Defaults and guarantees:

  • Computer Use is off by default. While disabled, the tool registry hides every computer_use_* schema and refuses stale calls before the helper can launch.
  • The helper is launched on demand and self-terminates after about three idle minutes, so it doesn't run all the time.
  • The helper's Unix socket only accepts the signed ApexDock app (com.gacntsoftware.apexdock) with the shared app-group entitlement; nothing else can connect.
  • Element indices returned from get_app_state are ephemeral — re-fetch state after any UI-changing action.

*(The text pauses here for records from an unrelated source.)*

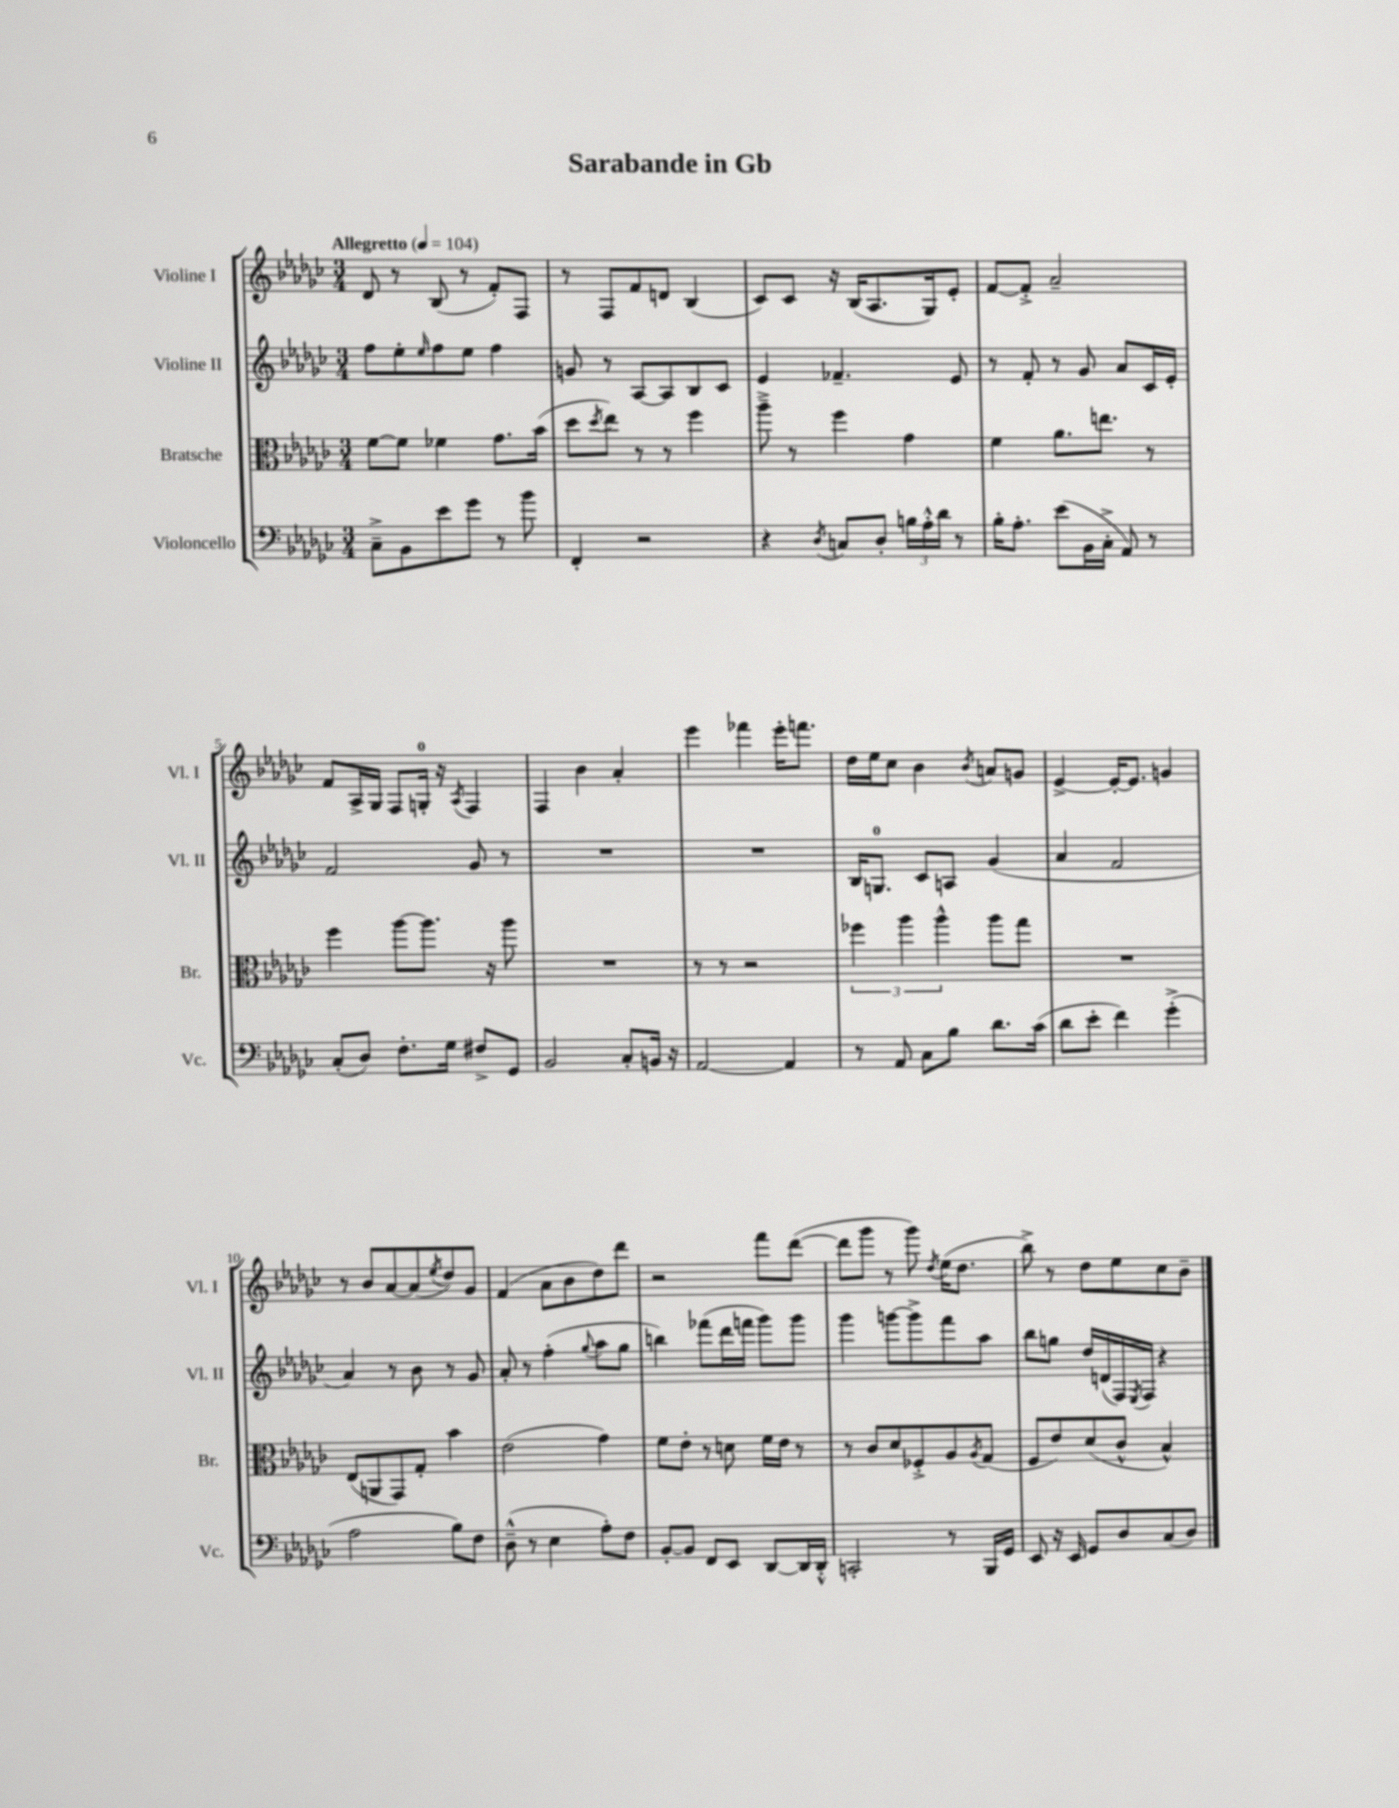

**kern	**kern	**kern	**kern
*staff4	*staff3	*staff2	*staff1
*clefF4	*clefC3	*clefG2	*clefG2
*k[b-e-a-d-g-c-]	*k[b-e-a-d-g-c-]	*k[b-e-a-d-g-c-]	*k[b-e-a-d-g-c-]
*M3/4	*M3/4	*M3/4	*M3/4
*MM104	*MM104	*MM104	*MM104
8C-~^	[8f	8ff	8d-
8BB-	8f]	8ee-'	8r
.	.	16qqee-	.
8e-	4f-	8ff	(8B-
8g-	.	8ee-	8r
8r	8.g-	4ff	8f')
8b-	.	.	8F
.	(16b-	.	.
=	=	=	=
4FF'	8dd-	8g	8r
.	8qdd-	.	.
.	8ee-)	8r	8F
2r	8r	[8A-	8f
.	8r	8A-]	8d
.	4ff	8B-	(4B-
.	.	8c-	.
=	=	=	=
4r	8aa-~^	4e-	8c-)
.	8r	.	8c-
8qD-	.	.	.
8C	4ff	4.f-~	16r
.	.	.	(16B-
8D-'	.	.	8.A-
24B	4g-	.	.
24A-'^^	.	.	.
.	.	.	16G-)
24d-	.	.	.
8r	.	8e-	8e-'
=	=	=	=
16B-'	4f	8r	[8f
8.A-'	.	.	.
.	.	8f'	8f'^]
(8e-	8.a-	8r	2a-~
16BB-	.	8g-	.
16C-'^	8.ee	.	.
8AA-)	.	8a-	.
8r	8r	16c-	.
.	.	16e-'	.
=	=	=	=
(8C-'	4ff	2f	8f
8D-)	.	.	16A-^
.	.	.	16G-
8.F'	[8aa-	.	8F
.	8.aa-]	.	16G'
16G-	.	.	16r
.	.	.	8qA-
8F#^	.	8g-	4F
.	16r	.	.
8GG-	8aa-	8r	.
=	=	=	=
2BB-	2.r	2.r	4F
.	.	.	4b-
8C-'	.	.	4a-'
16BB	.	.	.
16r	.	.	.
=	=	=	=
[2AA-	8r	2.r	4eee-
.	8r	.	.
.	2r	.	4fff-
4AA-]	.	.	16eee-'
.	.	.	8.fff
=	=	=	=
8r	6ff-	16B-	16dd-
.	.	8.G	16ee-
8AA-	.	.	8cc-
.	6aa-	.	.
8C-	.	8c-	4b-
.	6aa-^^	.	.
8B-	.	8A	.
.	.	.	8qb-
8.d-	8aa-	(4g-	8a
.	8gg-	.	8g
(16c-	.	.	.
=	=	=	=
8d-	2.r	4a-	[4e-^
8e-'	.	.	.
4f)	.	2f	16e-'_
.	.	.	8.e-]
(4g-'^	.	.	4g
=	=	=	=
2A-	(8E-	4a-)	8r
.	8AA	.	8b-
.	8GG-)	8r	[8a-
.	8G-'	8b-	(8a-]
.	.	.	8qee-
8B-)	4b-	8r	8dd-)
8F	.	8g-	8g-
=	=	=	=
(8D-~^^	(2e-	8a-'	(4f
8r	.	8r	.
4E-	.	(4ff'	8a-
.	.	.	8b-
.	.	8qqgg-	.
8A-')	4g-)	8aa-	8dd-)
8F	.	8gg-	8ddd-
=	=	=	=
[8BB-'	8f	4bb)	2r
8BB-]	8e-'	.	.
8FF	8r	(8fff-	.
8EE-	8d	16ddd-	.
.	.	16fff	.
[8DD-	16f	8ggg-)	8fff
.	16e-	.	.
16DD-]	8r	8ggg-	([8ddd-
16DD-'^^	.	.	.
=	=	=	=
2CC'	8r	4ggg-	8ddd-]
.	8c-	.	8ggg-
.	8d-	[8ggg	8r
.	8F-'^	8ggg^]	8ggg-)
.	.	.	8qdd-
8r	8A-	8fff	(16ee-
.	.	.	8.dd-
.	8qA-	.	.
16BBB-	(8G-	8aa-	.
16GG-	.	.	.
=	=	=	=
8EE-	8F	8bb-	8bb-^)
16r	8e-)	8gg	8r
16EE-	.	.	.
8GG-	(8d-	16dd-	8dd-
.	.	(16d	.
8D-	8c-^^	16F)	8ee-
.	.	8qE-	.
.	.	16F	.
(8C-	4B-^^)	4r	8cc-
8D-)	.	.	8b-~
==	==	==	==
*-	*-	*-	*-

For the full security boundary and assistant usage contract, see the top-level Computer Use guide.

Privacy

  • Audio bytes never persist to disk. Recording goes straight into the STT provider's request body.
  • Screenshots are sent to the language model only when Screen Recording is granted. Otherwise the model sees only the transcript.
  • API keys are stored in Keychain. ApexDock has no telemetry — every request goes from your machine directly to the provider.

Performance

  • Streaming text-to-speech. Voice answers play sentence-by-sentence as the model generates. Both the system voice and ElevenLabs start speaking the first sentence before the full response finishes.
  • Skipped screenshots. Clearly non-visual queries ("what's on my calendar?", music control, system settings) skip the screen capture step automatically — saves ~300–500ms and tokens per turn. Ambiguous prompts still capture.
  • Prompt cache. The Anthropic provider marks the system prompt and tool list as cacheable, so back-to-back turns hit the 5-minute ephemeral cache instead of re-sending the prefix.

Notes

  • Audio streams to your transcription provider as you speak, so the model sees the prompt within a beat of release. There's no fixed-length recording window.
  • The model can return both an answer and a target rectangle on screen, which drives the on-screen highlight.
  • The voice answer and the on-screen crosshair play in parallel. The crosshair fades after about a second.
  • Releasing the hotkey before you actually said anything cancels the whole pipeline. No model call, no cost.